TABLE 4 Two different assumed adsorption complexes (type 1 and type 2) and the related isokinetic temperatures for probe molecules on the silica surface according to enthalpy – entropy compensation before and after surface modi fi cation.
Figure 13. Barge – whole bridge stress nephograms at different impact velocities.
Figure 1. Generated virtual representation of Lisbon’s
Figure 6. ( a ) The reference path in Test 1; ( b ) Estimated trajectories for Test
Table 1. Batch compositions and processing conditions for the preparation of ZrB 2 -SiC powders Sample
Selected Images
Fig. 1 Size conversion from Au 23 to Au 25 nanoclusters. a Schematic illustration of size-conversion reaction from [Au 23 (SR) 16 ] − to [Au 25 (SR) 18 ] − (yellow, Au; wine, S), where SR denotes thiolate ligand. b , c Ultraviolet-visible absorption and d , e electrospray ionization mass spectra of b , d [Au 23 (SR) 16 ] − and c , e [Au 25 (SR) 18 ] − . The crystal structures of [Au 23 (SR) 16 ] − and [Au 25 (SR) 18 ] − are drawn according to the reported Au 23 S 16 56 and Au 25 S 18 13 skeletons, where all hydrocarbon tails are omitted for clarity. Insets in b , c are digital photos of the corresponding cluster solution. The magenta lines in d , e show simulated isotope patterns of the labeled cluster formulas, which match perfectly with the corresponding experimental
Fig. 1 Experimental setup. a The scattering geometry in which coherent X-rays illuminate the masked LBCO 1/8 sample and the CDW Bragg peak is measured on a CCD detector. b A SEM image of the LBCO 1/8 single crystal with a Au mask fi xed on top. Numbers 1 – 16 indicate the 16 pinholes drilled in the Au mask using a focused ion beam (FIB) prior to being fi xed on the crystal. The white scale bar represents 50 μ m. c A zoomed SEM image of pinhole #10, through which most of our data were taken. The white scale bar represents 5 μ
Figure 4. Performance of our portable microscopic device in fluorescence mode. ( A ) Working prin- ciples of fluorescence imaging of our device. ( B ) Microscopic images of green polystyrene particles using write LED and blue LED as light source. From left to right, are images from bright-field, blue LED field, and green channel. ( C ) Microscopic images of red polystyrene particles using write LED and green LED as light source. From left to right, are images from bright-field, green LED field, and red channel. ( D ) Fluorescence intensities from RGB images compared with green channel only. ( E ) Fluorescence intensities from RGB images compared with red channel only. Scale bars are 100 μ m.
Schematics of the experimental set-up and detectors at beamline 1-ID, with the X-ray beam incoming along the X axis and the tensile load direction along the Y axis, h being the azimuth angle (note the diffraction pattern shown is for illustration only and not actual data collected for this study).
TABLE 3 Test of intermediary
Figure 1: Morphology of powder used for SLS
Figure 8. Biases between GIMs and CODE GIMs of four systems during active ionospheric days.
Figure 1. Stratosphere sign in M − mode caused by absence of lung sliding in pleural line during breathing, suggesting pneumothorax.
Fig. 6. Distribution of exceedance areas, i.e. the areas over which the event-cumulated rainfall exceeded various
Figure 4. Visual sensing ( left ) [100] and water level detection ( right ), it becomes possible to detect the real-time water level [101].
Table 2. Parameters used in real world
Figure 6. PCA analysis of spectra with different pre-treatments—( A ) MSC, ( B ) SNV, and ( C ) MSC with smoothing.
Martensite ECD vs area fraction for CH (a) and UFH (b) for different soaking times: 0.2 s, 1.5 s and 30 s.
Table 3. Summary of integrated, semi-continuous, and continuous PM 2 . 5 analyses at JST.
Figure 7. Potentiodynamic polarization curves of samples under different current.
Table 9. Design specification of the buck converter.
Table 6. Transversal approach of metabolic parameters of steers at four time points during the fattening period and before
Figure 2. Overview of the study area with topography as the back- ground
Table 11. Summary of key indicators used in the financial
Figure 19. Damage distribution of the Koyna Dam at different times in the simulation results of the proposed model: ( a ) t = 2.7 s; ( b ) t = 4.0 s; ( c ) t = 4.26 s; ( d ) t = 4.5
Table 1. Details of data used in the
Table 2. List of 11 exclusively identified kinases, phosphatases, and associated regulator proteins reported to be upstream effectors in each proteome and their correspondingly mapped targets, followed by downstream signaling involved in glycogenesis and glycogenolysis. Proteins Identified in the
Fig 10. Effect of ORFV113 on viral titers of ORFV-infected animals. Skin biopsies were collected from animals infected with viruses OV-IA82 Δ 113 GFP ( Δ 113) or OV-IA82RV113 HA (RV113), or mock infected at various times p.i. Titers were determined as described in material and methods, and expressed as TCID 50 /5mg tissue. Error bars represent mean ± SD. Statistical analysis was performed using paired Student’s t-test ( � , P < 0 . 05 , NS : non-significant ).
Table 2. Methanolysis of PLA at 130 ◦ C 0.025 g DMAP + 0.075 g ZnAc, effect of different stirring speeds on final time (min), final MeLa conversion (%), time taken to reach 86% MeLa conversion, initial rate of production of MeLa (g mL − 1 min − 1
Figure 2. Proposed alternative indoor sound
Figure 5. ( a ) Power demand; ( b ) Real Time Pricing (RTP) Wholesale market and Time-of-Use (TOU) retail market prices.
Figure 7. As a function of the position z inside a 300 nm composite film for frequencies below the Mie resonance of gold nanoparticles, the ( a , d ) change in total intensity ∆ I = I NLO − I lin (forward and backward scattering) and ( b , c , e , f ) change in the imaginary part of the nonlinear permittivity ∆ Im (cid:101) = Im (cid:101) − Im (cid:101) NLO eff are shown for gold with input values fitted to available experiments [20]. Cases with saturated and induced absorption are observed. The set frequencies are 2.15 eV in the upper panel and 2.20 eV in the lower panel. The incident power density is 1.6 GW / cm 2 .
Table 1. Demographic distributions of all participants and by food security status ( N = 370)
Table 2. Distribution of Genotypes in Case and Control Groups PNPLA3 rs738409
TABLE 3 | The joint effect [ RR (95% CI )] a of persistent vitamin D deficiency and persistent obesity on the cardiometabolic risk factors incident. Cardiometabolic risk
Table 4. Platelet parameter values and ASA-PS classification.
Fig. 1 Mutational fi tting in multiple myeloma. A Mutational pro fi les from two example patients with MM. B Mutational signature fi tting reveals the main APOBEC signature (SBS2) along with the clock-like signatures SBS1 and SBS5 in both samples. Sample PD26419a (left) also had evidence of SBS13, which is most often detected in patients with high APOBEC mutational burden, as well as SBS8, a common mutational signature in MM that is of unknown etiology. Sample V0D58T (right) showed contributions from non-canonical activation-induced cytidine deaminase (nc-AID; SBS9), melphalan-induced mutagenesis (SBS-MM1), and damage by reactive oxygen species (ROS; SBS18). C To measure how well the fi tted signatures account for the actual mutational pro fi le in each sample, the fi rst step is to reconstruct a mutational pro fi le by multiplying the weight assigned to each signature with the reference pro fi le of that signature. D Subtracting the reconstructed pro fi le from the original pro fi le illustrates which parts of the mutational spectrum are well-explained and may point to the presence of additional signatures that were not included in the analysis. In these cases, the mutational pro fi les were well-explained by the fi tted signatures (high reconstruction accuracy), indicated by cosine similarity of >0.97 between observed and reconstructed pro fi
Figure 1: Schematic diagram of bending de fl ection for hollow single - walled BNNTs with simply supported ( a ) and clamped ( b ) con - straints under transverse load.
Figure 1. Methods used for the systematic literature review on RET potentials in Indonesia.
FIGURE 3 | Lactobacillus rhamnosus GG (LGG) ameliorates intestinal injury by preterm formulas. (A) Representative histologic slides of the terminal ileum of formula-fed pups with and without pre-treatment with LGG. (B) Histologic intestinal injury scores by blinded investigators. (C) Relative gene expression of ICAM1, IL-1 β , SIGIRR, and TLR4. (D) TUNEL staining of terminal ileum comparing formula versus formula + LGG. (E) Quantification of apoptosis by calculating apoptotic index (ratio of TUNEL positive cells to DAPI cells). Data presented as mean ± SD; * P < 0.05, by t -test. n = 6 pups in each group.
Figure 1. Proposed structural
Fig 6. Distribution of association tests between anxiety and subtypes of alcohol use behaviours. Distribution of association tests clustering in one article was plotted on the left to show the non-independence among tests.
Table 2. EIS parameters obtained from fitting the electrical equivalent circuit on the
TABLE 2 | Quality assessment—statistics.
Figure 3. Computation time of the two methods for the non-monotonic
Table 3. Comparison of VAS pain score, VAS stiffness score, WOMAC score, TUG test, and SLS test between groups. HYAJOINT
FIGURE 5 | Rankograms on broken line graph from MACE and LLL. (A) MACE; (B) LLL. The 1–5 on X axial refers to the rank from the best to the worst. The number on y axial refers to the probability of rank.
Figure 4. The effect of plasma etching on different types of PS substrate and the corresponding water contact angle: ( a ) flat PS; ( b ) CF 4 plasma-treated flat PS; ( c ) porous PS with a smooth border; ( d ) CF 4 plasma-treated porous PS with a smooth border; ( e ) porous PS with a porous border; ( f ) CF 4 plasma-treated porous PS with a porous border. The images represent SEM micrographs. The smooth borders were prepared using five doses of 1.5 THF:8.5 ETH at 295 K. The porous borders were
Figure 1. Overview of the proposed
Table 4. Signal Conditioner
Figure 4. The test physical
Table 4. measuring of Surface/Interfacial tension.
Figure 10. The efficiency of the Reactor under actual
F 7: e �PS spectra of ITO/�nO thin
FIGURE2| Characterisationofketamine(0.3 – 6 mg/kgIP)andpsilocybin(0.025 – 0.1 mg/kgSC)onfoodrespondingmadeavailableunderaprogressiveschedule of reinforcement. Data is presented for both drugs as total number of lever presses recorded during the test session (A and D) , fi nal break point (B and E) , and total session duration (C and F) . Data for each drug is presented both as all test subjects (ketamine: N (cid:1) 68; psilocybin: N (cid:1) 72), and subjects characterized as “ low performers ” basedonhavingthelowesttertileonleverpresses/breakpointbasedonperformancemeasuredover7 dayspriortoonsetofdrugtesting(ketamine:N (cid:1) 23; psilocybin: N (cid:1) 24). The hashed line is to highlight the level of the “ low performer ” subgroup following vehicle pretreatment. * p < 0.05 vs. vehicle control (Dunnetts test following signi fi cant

Aim of the task — Above are the records. Copy the lines beginning at the one that has "Figure 7. Potentiodynamic" and ending with the one that has "Table 11. Summary", unchanged.

Written solution —
Figure 7. Potentiodynamic polarization curves of samples under different current.
Table 9. Design specification of the buck converter.
Table 6. Transversal approach of metabolic parameters of steers at four time points during the fattening period and before
Figure 2. Overview of the study area with topography as the back- ground
Table 11. Summary of key indicators used in the financial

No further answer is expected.